** Text passage follows **

Voeckler wins Tour’s 10th stage in Alps

BELLEGARDE-SUR-VALSERINE, France: Thomas Voeckler of France led a five-rider breakaway to win the 10th stage of the Tour de France as the race entered the Alps yesterday, while Bradley Wiggins retained the overall lead.
The 194.5-kilometer ride from Macon-sur-Valserine marked a return to racing after Tuesday’s tumultuous rest day in which a Cofidis rider was suspended by his team following his arrest by police in a doping probe.
For the first time in the Tour, the peloton scaled the 17.4-kilometer Grand Colombier pass — classified as one of the hardest climbs in pro cycling in part for two tough patches with steep, 12 percent gradients.
Voeckler, the Europcar rider who wore the yellow jersey for 10 days last year, won his third Tour stage victory from a decade competing in cycling’s premier race.
With a few kilometers to go, Voeckler dusted off the breakaway group, beating runner-up Michele Scarponi of Italy by 3 seconds. Jens Voigt of Germany — at 40, the oldest rider this year — was third, another 4 seconds slower.
“I really pulled this out with my guts,” Voeckler said. “I only knew I’d won with about 5 meters left.”
Voeckler said he didn’t ride for about 10 of the 20 days immediately preceding the Tour start because of knee pain that still hasn’t fully dissipated.
Doping cases past and present have cast a shadow over this Tour. Just days before the Tour, news emerged of an investigation by French state prosecutors into allegations of improper use of a controlled corticoid by Europcar in the Tour last year — claims the team has vigorously denied.
Voeckler said the stage win “is really special because we had criticism before the Tour, because it really hurt me.”
Some fans in Belgium at the start of the Tour on June 30 booed Europcar riders in the wake of the news.
“In a small way, my victory today was an answer to that,” Voeckler said.
The stage came a day after the arrest of Cofidis rider Remy Di Gregorio of France from his team’s hotel as part of a doping probe in southern Marseille. The team has provisionally suspended him.
Wiggins finished the stage 3:16 behind Voeckler, in 13th place, in a group including most of his expected rivals in the quest to win the yellow jersey when the Tour ends in Paris on July 22.
With Wiggins under a close escort by his Sky teammates, only one title contender was able to cut into his lead: Jurgen Van Den Broeck erased 32 seconds from his deficit to Wiggins. The Belgian trails the British leader by 4:48 in eighth place.
Overall, Wiggins leads defending champion Cadel Evans by 1:53. Wiggins’ Sky teammate, Christopher Froome, was 2:07 back in third place.
Riders embark Thursday on what Wiggins calls the hardest stage of the race this year — a relatively short 148-kilometer trek from Albertville to La Toussuire, but with two of the toughest climbs in pro cycling and an uphill finish.

** End of Text passage **

__Set of tasks__:
**a)** List every rider named in the Tour de France stage report, in the order each first appears.
**b)** Reproduce the Tour de France stage report word for word, starting at "Some fans in" and ending at "on July 22.".
**c)** In the Tour de France stage report, how many seconds ahead of runner-up Michele Scarponi did Voeckler finish?

** Extracted entries follows **

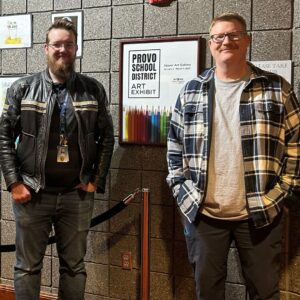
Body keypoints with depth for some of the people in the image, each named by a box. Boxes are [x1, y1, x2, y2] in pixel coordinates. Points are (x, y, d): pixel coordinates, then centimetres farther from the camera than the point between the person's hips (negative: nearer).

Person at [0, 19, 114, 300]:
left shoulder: (93, 90, 3)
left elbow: (106, 137, 6)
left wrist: (96, 181, 0)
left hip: (77, 195, 1)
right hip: (31, 193, -1)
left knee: (74, 266, 13)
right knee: (27, 266, 10)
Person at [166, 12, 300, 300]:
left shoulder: (277, 88, 0)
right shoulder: (191, 91, 5)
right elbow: (175, 143, 9)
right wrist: (181, 188, 2)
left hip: (260, 212, -1)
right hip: (202, 211, 2)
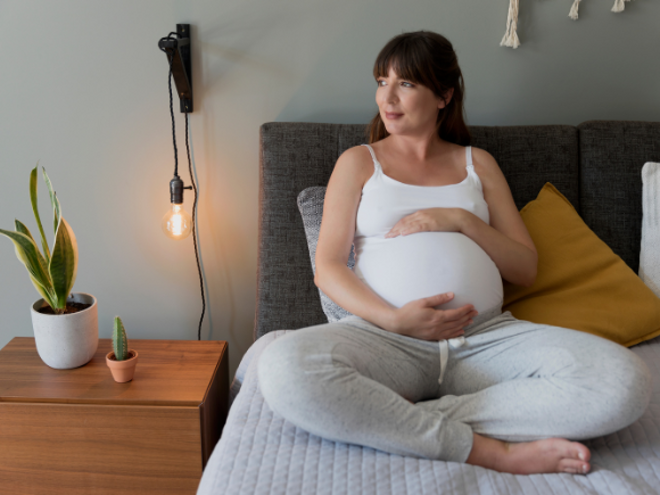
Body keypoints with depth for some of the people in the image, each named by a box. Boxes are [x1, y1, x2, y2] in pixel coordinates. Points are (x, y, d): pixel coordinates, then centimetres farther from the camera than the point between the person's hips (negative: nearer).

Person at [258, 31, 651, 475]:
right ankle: (491, 451, -26)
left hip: (486, 335, 2)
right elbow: (328, 269, 4)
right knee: (284, 367, -35)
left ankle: (401, 422, -23)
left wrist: (461, 220, -3)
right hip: (389, 336, -1)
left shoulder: (477, 163, 21)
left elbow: (526, 269, 14)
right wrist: (393, 319, -13)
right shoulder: (359, 162, 16)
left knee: (626, 381, -24)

** End of Extracted entries **

__Answer set__:
**a)**
Thomas Voeckler
Bradley Wiggins
Michele Scarponi
Jens Voigt
Remy Di Gregorio
Jurgen Van Den Broeck
Cadel Evans
Christopher Froome

**b)**
Some fans in Belgium at the start of the Tour on June 30 booed Europcar riders in the wake of the news.
“In a small way, my victory today was an answer to that,” Voeckler said.
The stage came a day after the arrest of Cofidis rider Remy Di Gregorio of France from his team’s hotel as part of a doping probe in southern Marseille. The team has provisionally suspended him.
Wiggins finished the stage 3:16 behind Voeckler, in 13th place, in a group including most of his expected rivals in the quest to win the yellow jersey when the Tour ends in Paris on July 22.

**c)** 3 seconds.